Today, bank customers can have access to any market they want in the region. In the earlier days of the Labuan Financial Services Authority, it was not readily available. Banks are also consolidating globally, and their stability requires a lot of tools and systems to manage risk.

Labuan cannot rely on traditional banking for its future growth. We need to be able to look at other high-end, complex financial services.

Q  How does your offering differ from financial services in Singapore and Hong Kong?

We are not here to compete against Singapore and Hong Kong, but to complement them. There are things they cannot cover as well as we do here in Labuan; for instance, Islamic finance. We are proud of our independent capabilities in that sector, which has the potential to grow exponentially.

Q  Why has the number of Labuan private foundations grown so rapidly?

We see foundations as part and parcel of our wealth management solutions. People in the region are looking for a place where they can have legally sound and safe structures.

Q  How are private foundations treated under the CRS?

They are conceived as a reportable entity under the CRS. We have an obligation. The assets endowed with the foundation vehicle in Labuan can be somewhere else, but the whole issue of access lies with the foundation, whom we know in terms of who is the owner, who is the ultimate owner and who are expected to be the ultimate beneficiaries.

Q  Will China joining the CRS regime significantly reduce the outflow of mainland Chinese money?

It all depends on how CRS exchanges will be effected with other counterparties. It could be a multilateral arrangement, where everybody would be able to share information, but I am not sure China will go down that route. They would probably prefer more bilateral discussions.

I think a reduction in the flow of funds abroad will be the outcome sought by authorities around the world. Even in Indonesia’s tax amnesty [last year]*, a lot of money did come back to the country.

At the end of the day, all these so-called tax evaders will need to find comfort in what they have garnered all these years, and make sure that they are abiding with legal requirements. We have to understand these are not necessarily tax evaders. [They could be] merely wishing to run away from predatory regimes [that] may be abusive.

Q  Of the niches you want to develop, which are most promising?
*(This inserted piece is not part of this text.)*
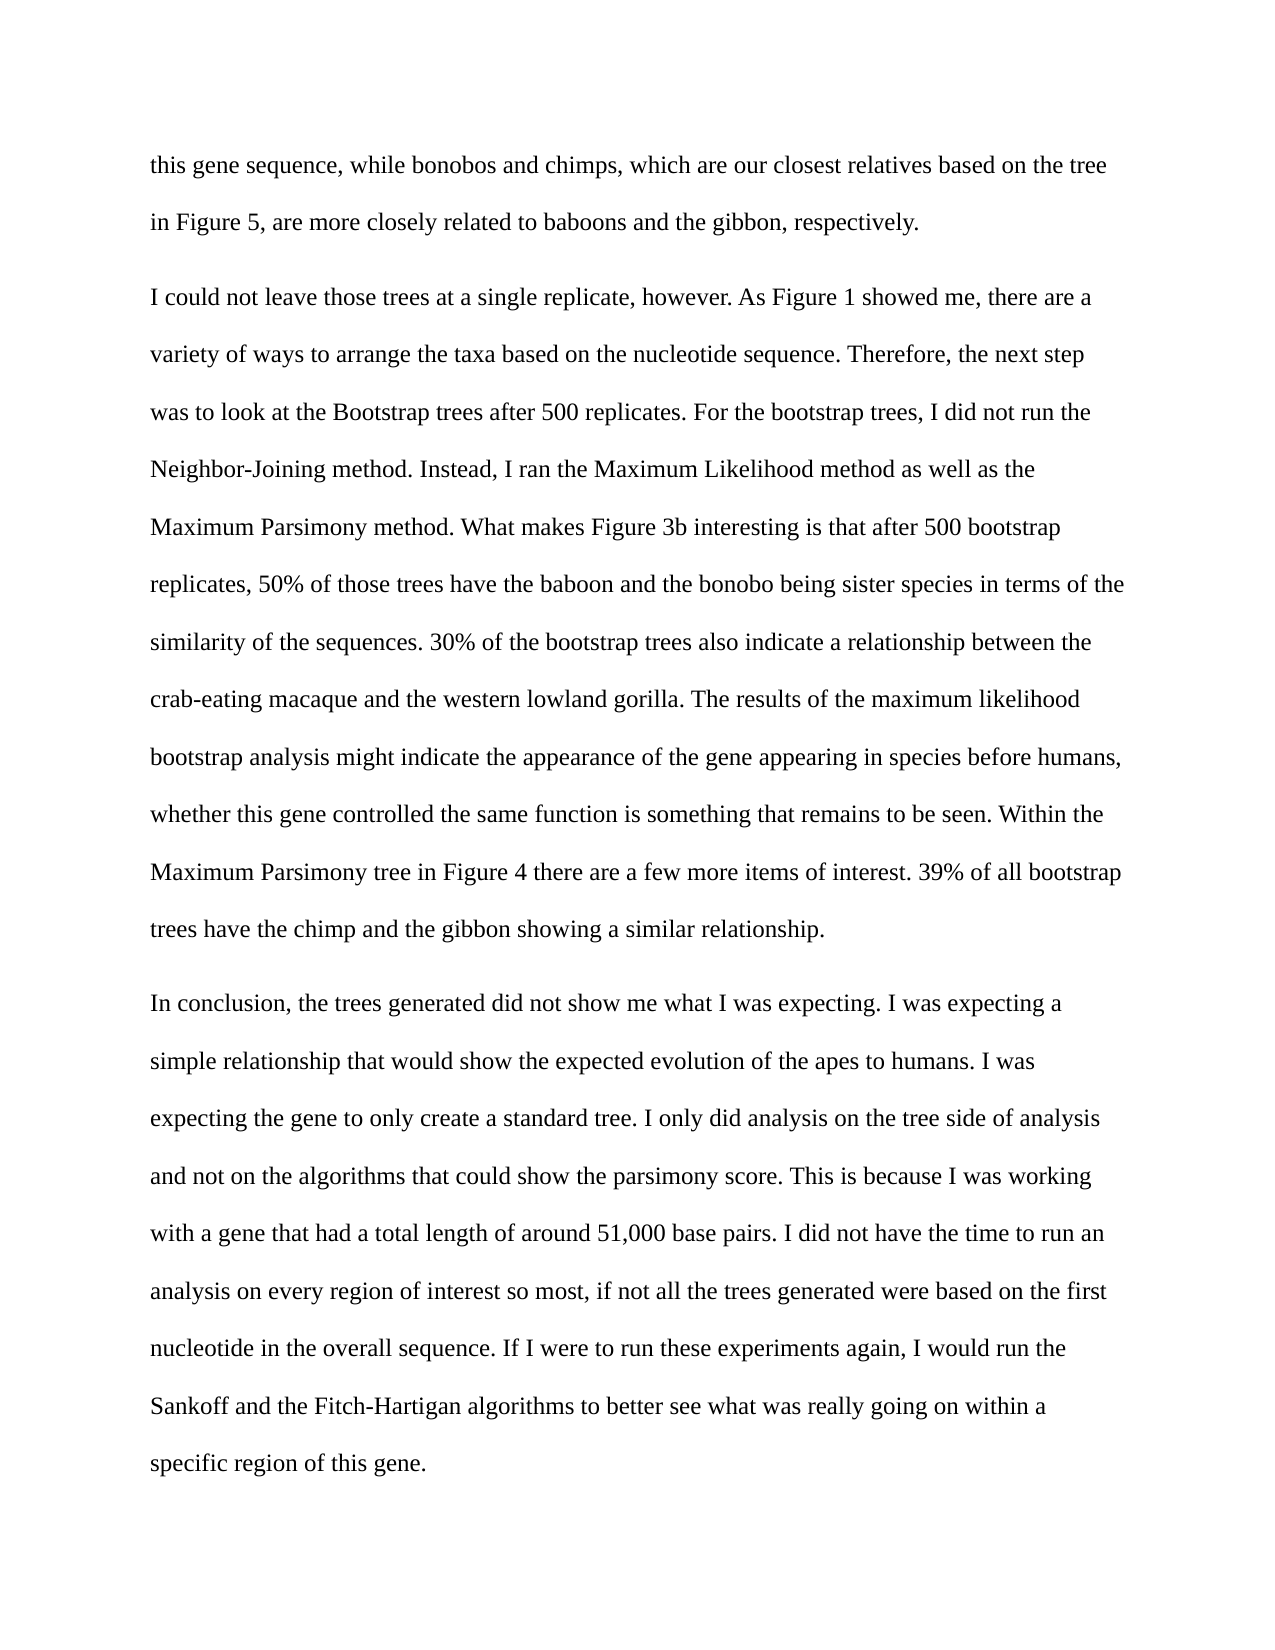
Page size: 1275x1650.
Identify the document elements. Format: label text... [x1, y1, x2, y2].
The captive insurance market, as well as wealth management and transaction-planning solutions. Our multinationals are now growing and trying to figure out how to manage their risks, while at the same time saving costs. Oil companies, in particular, want to know how best to risk-manage their portfolios.

*The Indonesian tax amnesty resulted in IDR1.03 quadrillion ($77.5 billion) in overseas assets being declared by wealthy Indonesians, of which three-quarters was in neighbouring Singapore. Out of the declared total, IDR146 trillion ($11 billion) was repatriated, of which IDR84.52 trillion came from Singapore.